Junaidi menilai proses administrasi tersebut dilakukan sebelum anaknya memperoleh penanganan medis.
“Anak saya sedang demam tinggi, tetapi kami diminta lebih dulu mengurus administrasi dan surat rujukan. Padahal kami berharap ada pertolongan pertama terlebih dahulu,” ungkap Junaidi.
Merasa kecewa, Junaidi kemudian merekam situasi di ruang IGD dan mengunggahnya ke media sosial. Video tersebut kemudian viral dan memicu berbagai tanggapan dari warganet yang mempertanyakan kualitas pelayanan di rumah sakit milik pemerintah daerah tersebut.
Situasi di lokasi sempat memanas setelah Junaidi terlibat adu argumen dengan petugas keamanan rumah sakit terkait aktivitas pengambilan video dan foto di lingkungan rumah sakit.
Awak Media Mengaku Sempat Kesulitan Melakukan Konfirmasi
Peristiwa tersebut turut menarik perhatian sejumlah awak media yang mendatangi RSUD Porsea untuk meminta klarifikasi.
Menurut keterangan sejumlah jurnalis, meski telah memperoleh izin melakukan konfirmasi dari Kepala Dinas Kesehatan Kabupaten Toba yang juga menjabat sebagai Direktur RSUD Porsea, dr. Freddy Sibarani, mereka sempat mengalami kesulitan saat hendak mengambil gambar dan melakukan wawancara di area rumah sakit.
Proses konfirmasi disebut berlangsung cukup panjang. Awak media awalnya diarahkan menemui Kepala Bidang Pelayanan Medis, kemudian diminta kembali berkoordinasi dengan Kepala Dinas Kesehatan. Klarifikasi akhirnya diberikan oleh Kepala Bagian Tata Usaha RSUD Porsea, Marta Marpaung, didampingi dokter jaga IGD, dr. Jimmy Simangunsong.
RSUD Porsea: Pelayanan Sudah Sesuai SOP
Menanggapi video yang beredar, pihak RSUD Porsea menegaskan bahwa pelayanan terhadap pasien telah dilakukan sesuai Standar Operasional Prosedur (SOP).
Menurut Marta Marpaung dan dr. Jimmy hasibuan, pasien yang berada dalam kondisi gawat darurat akan langsung mendapatkan pemeriksaan dan penanganan medis.
Sementara itu, apabila berdasarkan hasil triase kondisi pasien dinilai tidak masuk kategori gawat darurat, pasien akan diarahkan mengikuti prosedur pelayanan, termasuk melengkapi administrasi dan surat rujukan sebelum mendapatkan layanan lanjutan.

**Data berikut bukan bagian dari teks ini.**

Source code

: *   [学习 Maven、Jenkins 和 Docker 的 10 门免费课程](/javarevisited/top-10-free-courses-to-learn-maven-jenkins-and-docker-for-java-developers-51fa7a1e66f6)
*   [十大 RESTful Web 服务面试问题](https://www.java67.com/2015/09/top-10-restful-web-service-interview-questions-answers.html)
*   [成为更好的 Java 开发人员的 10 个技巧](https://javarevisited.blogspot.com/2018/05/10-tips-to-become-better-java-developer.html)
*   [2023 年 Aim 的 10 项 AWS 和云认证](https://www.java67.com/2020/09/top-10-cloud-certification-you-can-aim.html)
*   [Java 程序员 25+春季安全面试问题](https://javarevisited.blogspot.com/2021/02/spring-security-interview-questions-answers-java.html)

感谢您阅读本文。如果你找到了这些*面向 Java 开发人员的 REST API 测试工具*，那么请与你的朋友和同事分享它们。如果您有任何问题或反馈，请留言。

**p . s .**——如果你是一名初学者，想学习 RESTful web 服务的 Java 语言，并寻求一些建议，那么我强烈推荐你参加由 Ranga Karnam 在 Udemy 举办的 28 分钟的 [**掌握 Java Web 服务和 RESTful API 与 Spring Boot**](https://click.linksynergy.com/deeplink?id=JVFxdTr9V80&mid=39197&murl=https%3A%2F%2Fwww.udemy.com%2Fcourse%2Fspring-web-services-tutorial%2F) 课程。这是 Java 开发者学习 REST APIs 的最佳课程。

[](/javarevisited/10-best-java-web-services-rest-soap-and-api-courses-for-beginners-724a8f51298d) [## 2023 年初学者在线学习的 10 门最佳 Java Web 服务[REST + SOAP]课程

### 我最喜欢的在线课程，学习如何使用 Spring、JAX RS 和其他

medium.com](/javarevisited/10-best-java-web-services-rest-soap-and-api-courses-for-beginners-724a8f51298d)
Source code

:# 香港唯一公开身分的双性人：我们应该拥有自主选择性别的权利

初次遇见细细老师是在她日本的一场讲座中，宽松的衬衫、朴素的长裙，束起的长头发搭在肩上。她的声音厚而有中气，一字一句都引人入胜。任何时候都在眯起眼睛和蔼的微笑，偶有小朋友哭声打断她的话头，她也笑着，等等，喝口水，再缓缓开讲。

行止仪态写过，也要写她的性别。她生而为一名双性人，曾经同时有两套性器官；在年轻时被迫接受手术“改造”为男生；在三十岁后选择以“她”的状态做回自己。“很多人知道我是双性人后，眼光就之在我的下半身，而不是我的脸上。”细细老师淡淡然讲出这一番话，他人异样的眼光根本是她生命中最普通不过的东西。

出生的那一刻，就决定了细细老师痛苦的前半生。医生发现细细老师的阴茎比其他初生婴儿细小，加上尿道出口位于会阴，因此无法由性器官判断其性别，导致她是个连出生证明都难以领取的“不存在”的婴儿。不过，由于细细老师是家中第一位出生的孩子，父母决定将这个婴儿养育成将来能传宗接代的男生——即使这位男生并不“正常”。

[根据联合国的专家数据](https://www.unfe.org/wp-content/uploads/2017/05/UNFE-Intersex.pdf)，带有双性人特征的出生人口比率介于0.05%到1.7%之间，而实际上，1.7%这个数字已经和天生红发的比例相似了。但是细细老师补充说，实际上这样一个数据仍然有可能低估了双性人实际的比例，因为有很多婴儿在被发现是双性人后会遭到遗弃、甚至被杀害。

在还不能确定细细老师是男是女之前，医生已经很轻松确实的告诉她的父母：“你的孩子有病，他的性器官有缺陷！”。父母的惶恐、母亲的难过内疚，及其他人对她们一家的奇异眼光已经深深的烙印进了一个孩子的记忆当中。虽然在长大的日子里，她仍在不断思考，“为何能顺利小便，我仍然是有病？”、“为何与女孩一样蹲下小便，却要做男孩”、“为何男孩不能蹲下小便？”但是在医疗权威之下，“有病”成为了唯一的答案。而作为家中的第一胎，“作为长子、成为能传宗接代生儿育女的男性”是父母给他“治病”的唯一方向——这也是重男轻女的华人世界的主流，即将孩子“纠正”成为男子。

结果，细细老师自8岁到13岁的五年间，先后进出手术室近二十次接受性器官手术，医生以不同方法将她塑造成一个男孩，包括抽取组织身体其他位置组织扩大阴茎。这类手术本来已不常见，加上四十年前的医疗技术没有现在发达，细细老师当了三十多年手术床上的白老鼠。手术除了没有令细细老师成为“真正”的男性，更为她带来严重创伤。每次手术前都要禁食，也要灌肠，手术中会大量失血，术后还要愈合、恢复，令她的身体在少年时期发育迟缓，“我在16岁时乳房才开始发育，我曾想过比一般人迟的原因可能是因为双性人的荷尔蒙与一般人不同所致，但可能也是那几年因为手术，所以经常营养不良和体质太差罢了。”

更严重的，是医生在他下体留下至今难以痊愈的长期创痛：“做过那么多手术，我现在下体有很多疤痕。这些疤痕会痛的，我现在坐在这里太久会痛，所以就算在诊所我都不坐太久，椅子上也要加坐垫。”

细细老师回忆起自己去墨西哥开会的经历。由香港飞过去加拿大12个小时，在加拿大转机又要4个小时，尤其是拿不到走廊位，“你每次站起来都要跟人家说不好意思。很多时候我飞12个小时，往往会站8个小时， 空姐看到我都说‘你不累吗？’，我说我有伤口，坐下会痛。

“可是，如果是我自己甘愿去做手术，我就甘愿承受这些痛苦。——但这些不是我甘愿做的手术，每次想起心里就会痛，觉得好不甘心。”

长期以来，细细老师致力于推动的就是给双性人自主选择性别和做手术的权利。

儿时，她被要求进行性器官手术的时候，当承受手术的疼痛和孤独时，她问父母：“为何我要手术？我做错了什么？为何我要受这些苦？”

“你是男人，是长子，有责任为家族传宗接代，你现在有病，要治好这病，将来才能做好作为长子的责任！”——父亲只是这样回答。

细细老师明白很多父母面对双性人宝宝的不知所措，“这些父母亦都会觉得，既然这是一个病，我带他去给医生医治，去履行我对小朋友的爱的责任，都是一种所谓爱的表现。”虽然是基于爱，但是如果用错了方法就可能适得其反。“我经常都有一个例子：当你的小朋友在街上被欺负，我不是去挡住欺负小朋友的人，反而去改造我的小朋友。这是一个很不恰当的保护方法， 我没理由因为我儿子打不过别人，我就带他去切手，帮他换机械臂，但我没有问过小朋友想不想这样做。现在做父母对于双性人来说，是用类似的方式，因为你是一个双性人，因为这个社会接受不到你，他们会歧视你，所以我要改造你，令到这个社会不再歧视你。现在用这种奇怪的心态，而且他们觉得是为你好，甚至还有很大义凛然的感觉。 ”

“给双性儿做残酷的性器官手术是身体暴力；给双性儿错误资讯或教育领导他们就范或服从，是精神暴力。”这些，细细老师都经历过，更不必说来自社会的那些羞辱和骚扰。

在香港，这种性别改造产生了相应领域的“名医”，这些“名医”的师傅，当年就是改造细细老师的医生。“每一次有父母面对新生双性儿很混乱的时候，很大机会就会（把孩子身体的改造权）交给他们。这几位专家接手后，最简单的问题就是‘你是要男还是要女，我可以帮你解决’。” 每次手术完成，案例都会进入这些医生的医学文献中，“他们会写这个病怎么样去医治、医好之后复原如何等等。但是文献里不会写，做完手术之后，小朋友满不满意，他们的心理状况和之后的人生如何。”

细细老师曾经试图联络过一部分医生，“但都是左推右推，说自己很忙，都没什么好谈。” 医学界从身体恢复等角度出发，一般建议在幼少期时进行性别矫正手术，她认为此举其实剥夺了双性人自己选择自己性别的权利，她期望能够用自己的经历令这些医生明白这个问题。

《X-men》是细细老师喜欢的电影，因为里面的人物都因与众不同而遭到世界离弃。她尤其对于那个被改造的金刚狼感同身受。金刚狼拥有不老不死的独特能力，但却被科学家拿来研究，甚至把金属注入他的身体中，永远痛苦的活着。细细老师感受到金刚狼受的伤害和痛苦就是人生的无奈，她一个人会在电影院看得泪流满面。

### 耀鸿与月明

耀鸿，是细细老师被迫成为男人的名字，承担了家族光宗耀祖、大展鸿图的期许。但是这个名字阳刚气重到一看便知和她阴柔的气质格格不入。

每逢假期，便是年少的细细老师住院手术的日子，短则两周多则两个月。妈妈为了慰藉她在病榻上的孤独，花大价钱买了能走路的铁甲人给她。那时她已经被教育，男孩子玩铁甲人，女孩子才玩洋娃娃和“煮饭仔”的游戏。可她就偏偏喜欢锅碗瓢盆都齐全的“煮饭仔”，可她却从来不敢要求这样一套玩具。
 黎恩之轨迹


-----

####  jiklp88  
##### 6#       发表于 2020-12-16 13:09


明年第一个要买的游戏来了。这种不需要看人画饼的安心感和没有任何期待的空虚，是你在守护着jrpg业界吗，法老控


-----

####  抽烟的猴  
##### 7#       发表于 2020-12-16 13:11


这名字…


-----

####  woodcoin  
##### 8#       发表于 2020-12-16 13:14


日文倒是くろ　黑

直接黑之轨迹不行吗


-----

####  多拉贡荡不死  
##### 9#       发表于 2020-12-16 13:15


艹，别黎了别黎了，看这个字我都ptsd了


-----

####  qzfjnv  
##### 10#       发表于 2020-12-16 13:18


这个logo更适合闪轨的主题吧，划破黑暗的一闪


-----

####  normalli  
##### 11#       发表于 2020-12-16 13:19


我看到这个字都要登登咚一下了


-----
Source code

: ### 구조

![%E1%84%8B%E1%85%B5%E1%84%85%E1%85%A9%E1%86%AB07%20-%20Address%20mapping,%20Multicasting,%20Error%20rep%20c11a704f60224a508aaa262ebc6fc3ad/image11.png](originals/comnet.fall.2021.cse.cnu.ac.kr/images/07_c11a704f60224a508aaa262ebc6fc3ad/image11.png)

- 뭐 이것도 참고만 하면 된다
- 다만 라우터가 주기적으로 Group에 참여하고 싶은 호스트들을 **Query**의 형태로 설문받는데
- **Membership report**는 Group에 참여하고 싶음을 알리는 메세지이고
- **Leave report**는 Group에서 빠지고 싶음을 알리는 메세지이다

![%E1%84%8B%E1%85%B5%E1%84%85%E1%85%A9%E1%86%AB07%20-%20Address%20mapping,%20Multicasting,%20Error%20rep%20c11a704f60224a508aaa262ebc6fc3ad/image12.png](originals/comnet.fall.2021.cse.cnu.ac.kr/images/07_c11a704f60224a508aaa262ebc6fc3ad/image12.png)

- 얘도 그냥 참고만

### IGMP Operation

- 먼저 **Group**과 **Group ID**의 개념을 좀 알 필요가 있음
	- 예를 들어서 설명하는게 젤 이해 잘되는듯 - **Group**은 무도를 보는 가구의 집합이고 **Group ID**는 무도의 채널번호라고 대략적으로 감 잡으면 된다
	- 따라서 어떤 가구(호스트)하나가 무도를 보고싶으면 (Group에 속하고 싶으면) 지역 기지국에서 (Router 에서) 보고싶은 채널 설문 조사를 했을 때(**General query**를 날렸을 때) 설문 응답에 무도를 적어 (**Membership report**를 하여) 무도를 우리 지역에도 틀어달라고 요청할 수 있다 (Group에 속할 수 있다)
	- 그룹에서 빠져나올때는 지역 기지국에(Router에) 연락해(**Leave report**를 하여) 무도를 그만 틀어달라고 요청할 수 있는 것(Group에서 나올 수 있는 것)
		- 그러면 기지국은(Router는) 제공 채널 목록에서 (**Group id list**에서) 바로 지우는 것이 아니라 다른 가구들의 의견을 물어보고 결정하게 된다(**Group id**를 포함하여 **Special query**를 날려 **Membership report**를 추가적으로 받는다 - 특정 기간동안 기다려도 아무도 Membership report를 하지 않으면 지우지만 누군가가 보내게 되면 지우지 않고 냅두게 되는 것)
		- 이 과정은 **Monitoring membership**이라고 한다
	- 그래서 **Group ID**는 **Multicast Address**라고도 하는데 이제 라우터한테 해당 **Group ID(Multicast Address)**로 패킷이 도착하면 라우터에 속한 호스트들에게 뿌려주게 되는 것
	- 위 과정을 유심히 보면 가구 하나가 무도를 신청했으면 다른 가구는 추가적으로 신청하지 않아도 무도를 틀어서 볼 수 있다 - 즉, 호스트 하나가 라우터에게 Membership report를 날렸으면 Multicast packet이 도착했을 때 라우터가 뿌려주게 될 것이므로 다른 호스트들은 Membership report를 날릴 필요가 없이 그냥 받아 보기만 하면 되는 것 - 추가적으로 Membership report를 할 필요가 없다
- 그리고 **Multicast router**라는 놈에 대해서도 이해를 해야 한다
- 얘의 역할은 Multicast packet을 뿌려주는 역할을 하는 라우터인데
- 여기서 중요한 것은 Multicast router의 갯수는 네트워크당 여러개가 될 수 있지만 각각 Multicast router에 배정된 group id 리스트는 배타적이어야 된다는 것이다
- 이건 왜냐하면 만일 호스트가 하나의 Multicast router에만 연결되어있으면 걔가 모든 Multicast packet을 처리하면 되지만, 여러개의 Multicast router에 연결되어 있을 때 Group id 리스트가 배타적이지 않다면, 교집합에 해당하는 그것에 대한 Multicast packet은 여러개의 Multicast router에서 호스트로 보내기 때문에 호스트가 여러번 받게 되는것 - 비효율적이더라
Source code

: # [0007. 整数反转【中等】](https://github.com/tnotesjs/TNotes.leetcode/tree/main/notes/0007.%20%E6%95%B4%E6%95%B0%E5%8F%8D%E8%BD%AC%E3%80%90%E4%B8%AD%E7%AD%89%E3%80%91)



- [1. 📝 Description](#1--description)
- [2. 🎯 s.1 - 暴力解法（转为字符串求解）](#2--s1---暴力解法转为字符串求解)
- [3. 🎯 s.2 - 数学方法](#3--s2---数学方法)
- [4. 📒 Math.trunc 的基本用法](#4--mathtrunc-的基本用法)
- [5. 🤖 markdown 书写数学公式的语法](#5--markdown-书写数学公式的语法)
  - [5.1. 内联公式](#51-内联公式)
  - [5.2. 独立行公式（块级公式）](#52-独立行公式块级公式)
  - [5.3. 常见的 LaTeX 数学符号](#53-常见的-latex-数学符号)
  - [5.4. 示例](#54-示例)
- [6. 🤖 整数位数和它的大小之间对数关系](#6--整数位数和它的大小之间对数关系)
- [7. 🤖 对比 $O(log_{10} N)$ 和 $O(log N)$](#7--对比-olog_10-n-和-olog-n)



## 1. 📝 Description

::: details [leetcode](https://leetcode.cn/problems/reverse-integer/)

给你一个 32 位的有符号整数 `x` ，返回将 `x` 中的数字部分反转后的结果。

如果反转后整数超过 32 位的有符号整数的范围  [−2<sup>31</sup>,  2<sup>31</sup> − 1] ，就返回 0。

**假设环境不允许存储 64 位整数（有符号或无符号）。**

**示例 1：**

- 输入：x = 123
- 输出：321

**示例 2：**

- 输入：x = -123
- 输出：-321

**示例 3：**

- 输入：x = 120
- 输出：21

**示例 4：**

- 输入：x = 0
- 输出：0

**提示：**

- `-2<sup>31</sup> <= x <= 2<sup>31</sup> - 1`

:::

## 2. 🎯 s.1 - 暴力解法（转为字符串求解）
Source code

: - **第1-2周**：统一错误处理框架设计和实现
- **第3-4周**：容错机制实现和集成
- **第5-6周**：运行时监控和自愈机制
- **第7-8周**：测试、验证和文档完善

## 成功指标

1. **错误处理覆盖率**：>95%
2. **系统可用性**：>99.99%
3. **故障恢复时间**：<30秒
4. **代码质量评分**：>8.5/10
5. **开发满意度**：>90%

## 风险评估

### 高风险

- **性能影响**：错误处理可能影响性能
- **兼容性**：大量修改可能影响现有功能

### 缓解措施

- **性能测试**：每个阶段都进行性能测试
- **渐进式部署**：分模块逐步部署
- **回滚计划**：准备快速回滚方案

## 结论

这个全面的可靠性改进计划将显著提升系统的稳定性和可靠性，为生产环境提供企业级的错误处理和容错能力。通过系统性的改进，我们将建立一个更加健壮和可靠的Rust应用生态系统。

“Pasien yang termasuk kategori gawat darurat akan langsung ditangani. Sedangkan pasien yang tidak masuk kategori tersebut akan diarahkan sesuai prosedur pelayanan yang berlaku,” jelas pihak RSUD Porsea.
Menjadi Sorotan Publik
Selain persoalan pelayanan di IGD, perhatian publik juga tertuju pada kondisi ruang perawatan yang tampak dalam dokumentasi di lokasi, di mana terlihat salah satu botol infus pasien dalam kondisi kosong dan belum diganti.
Hingga berita ini diterbitkan, belum terdapat keterangan lebih lanjut mengenai hasil evaluasi internal rumah sakit maupun tindak lanjut dari Dinas Kesehatan Kabupaten Toba terkait keluhan yang viral tersebut.